The Department originated as a Linguistics program set up in 1966 within the English Department. The initiator of the program and later the founder of the independent linguistics department was Robert B. Lees. Lees moved permanently to Tel-Aviv University in 1969 from the University of Illinois, where he had been founder and chair of the Department of Linguistics in the mid 1960s. Robert B. Lees was one of the fathers of the discipline of modern generative linguistics as it emerged in the United States in the 1950s and early 1960s owing to the work of the linguist and philosopher Noam Chomsky. In the late 1950s, before the first generative linguistics program has even been established, he obtained his PhD in linguistics within MIT's department of electrical engineering. His was the first linguistics PhD dissertation at MIT, and the first dissertation in the generative-transformational framework in the world. As a close associate of Noam Chomsky in the early 1960s, Lees played a central role in the promotion and elaboration of the Chomskyan approach to the study of natural language and the human language faculty at its inception. After moving to Israel, he founded the Linguistics program at Tel-Aviv University. This was the first such program in Israel, and in fact the first program anywhere outside of the United States with a clear generative (cognitive-biological) orientation. In 1971 the linguistics program separated from the English department, and became a fully autonomous unit (within the Faculty of Humanities), which has evolved into today's Department of Linguistics.

Our vision and aims  

The main objective of our study program is to educate top-quality future researchers in the various domains of theoretical linguistics. We aim to foster excellence in research that provides original contributions to the field of theoretical linguistics. Our BA and MA programs are designed to prepare the best of our students for pursuing studies towards the PhD degree, with the eventual goal of academic careers. In addition, our program aims to train experts that satisfy the demands of theoretical and applied domains outside of academia, such as natural language processing and other language-related aspects of hi-tech industries (including artificial intelligence), clinical work involving neurological and other language disorders, second language teaching, and other domains. The BA program in particular also has a secondary mission: educating students via the study of linguistics to rigorous, precise thinking, logical reasoning, and familiarizing them with the foundations and methodology of scientific research.

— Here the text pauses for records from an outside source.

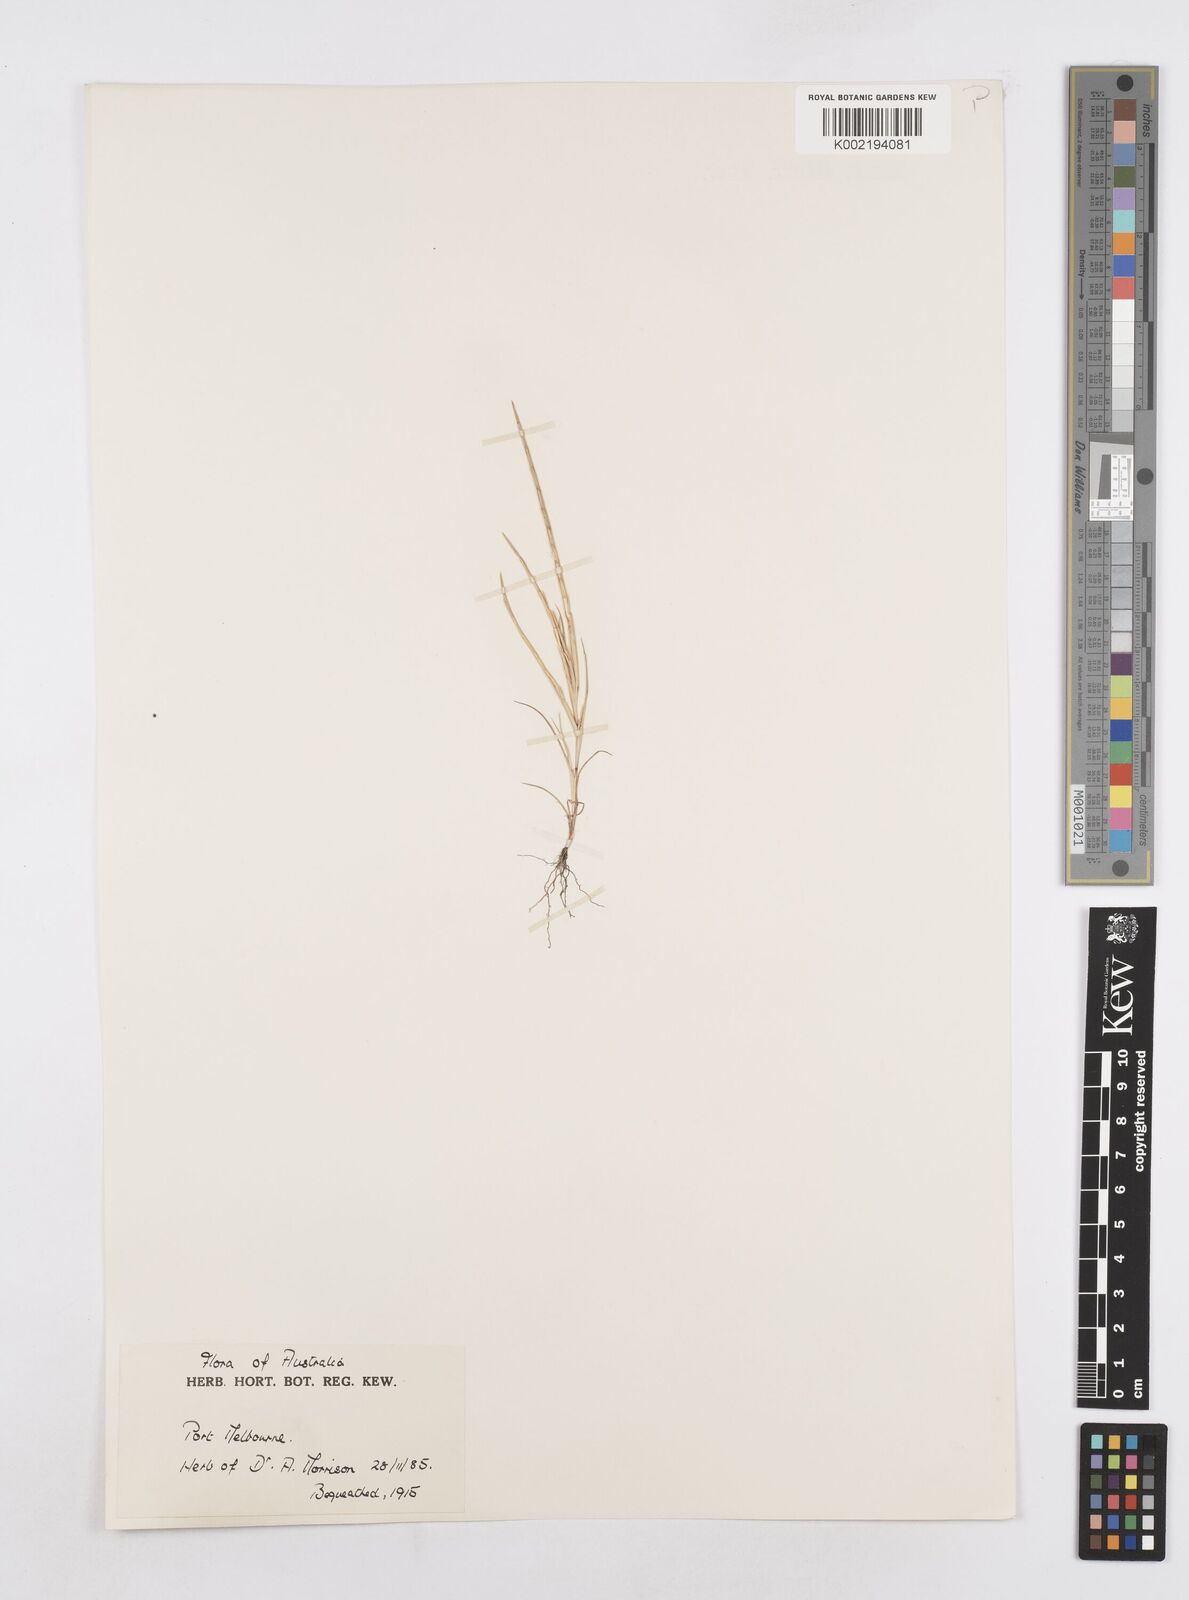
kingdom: Plantae
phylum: Tracheophyta
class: Liliopsida
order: Poales
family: Poaceae
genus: Parapholis
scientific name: Parapholis incurva
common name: Curved sicklegrass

The program itself has been constructed with the guiding principle to provide a balanced and well-rounded program, a program which is coherent yet non-dogmatic in its theoretical approach. Our vision has been to represent a variety of research domains, methodologies and theoretical approaches, which at the same time still enable fruitful interaction and cooperation within the department, as well as opening new avenues for joint interdisciplinary research with relevant domains, such as computer science, biology, brain science, cognitive studies.

Our students are considered from very early on as associates in active research, rather than merely students. They may participate in research projects and are viewed as junior colleagues.